Reputation: 397
I have an index with 20 different fields. I need to be able to pull unique docs where combination of fields "cat" and "sub" are unique. In SQL it would look this way: select unique cat, sub from table A; I can do it for one field this way:
{
"size": 0,
"aggs" : {
"unique_set" : {
"terms" : { "field" : "cat" }
}
}}
but how do I add another field to check uniqueness across two fields?
Thanks,
Upvotes: 6
Views: 6917
Reputation: 985
SQL's SELECT DISTINCT [cat], [sub]
can be imitated with a Composite Aggregation.
{
"size": 0,
"aggs": {
"cat_sub": {
"composite": {
"sources": [
{ "cat": { "terms": { "field": "cat" } } },
{ "sub": { "terms": { "field": "sub" } } }
]
}
}
}
}
Returns...
"buckets" : [
{
"key" : {
"cat" : "a",
"sub" : "x"
},
"doc_count" : 1
},
{
"key" : {
"cat" : "a",
"sub" : "y"
},
"doc_count" : 2
},
{
"key" : {
"cat" : "b",
"sub" : "y"
},
"doc_count" : 3
}
]
Upvotes: 4
Reputation: 137
Quote:
I need to be able to pull unique docs where combination of fields "cat" and "sub" are unique.
This is nonsense; your question is unclear. You can have 10s unique pairs {cat, sub}, and 100s unique triplets {cat, sub, field_3}, and 1000s unique documents Doc{cat, sub, field3, field4, ...}.
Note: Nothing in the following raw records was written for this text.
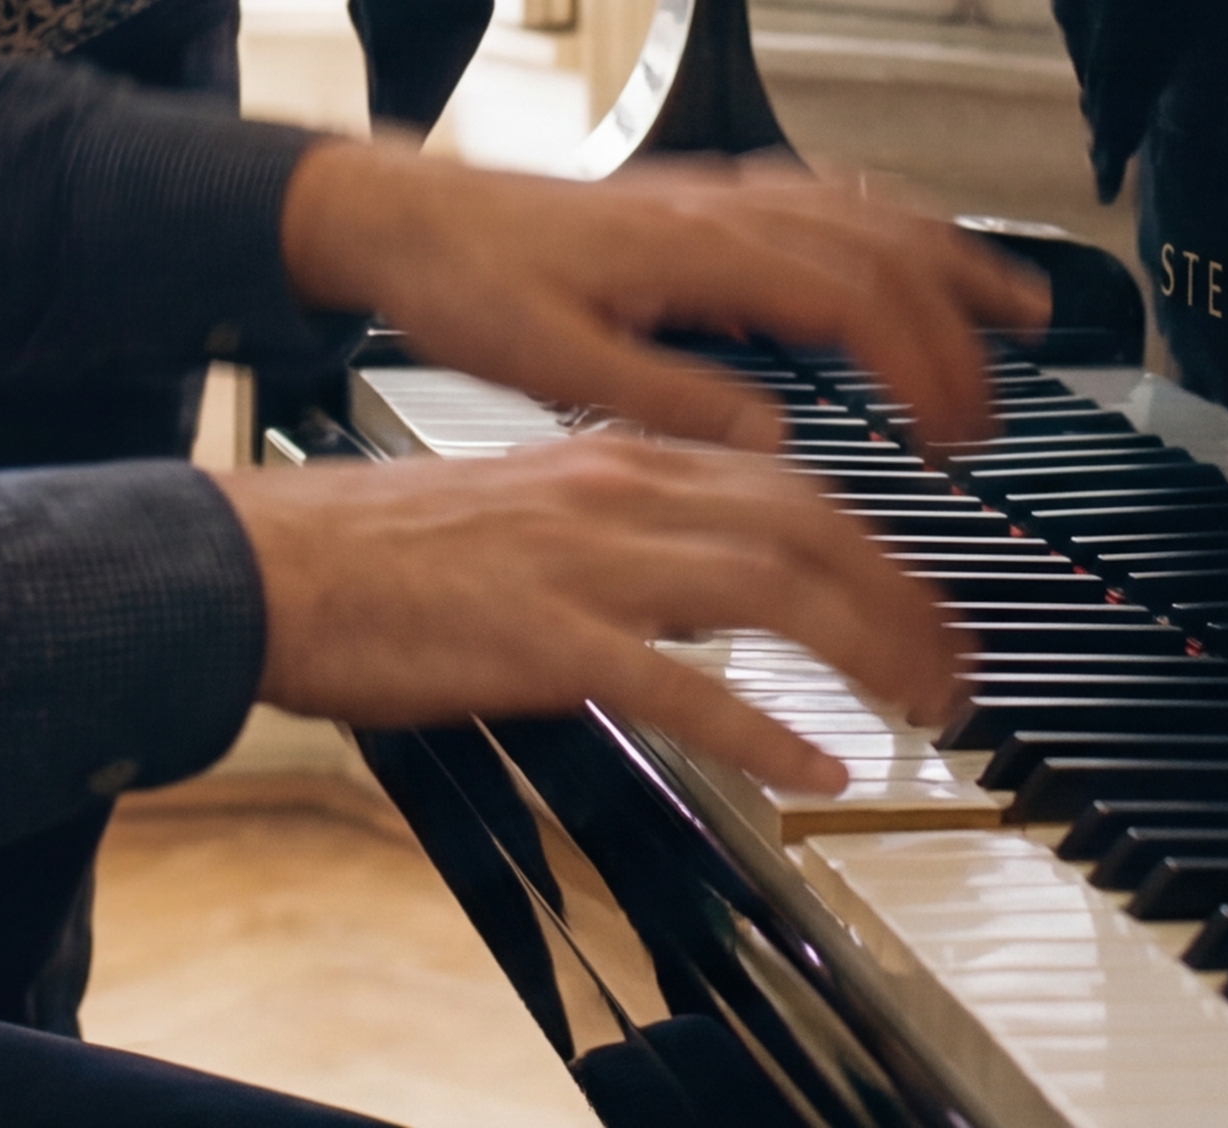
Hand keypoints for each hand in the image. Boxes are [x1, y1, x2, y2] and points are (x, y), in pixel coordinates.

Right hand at [220, 434, 964, 794]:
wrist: (270, 562)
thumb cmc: (379, 554)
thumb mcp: (528, 513)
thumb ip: (625, 539)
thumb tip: (708, 593)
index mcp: (615, 460)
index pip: (791, 489)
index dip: (878, 552)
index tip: (924, 607)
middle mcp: (617, 494)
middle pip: (811, 528)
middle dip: (905, 598)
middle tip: (957, 666)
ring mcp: (586, 564)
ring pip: (773, 588)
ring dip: (868, 648)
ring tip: (923, 707)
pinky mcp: (546, 638)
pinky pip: (682, 684)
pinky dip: (763, 728)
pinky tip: (812, 767)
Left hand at [275, 142, 1050, 460]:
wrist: (400, 217)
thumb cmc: (463, 286)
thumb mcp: (552, 365)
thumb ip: (667, 398)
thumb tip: (768, 436)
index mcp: (695, 253)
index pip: (851, 299)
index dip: (919, 364)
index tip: (952, 433)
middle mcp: (717, 213)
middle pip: (881, 249)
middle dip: (958, 324)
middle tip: (998, 406)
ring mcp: (711, 199)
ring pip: (864, 211)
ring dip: (945, 259)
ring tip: (1014, 309)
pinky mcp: (693, 203)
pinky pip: (822, 196)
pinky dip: (887, 223)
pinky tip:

If you are interested in document counts per unique pair {"Category X", "Subcategory Y"} then you can use Cardinality aggregations. For two or more fields you will need to use scripting which will come with performance hit.
Example:
{
"aggs" : {
"multi_field_cardinality" : {
"cardinality" : {
"script": "doc['cats'].value + ' _my_custom_separator_ ' + doc['sub'].value"
}
}
}
}
Alternate solution: use nested Terms terms aggregations.
Upvotes: -3
Reputation: 383
The only way to solve this are probably nested aggregations:
{
"size": 0,
"aggs" : {
"unique_set_1" : {
"terms" : {
"field" : "cats"
},
"aggregations" : {
"unique_set_2": {
"terms": {"field": "sub"}
}
}
}
}
}
Upvotes: 1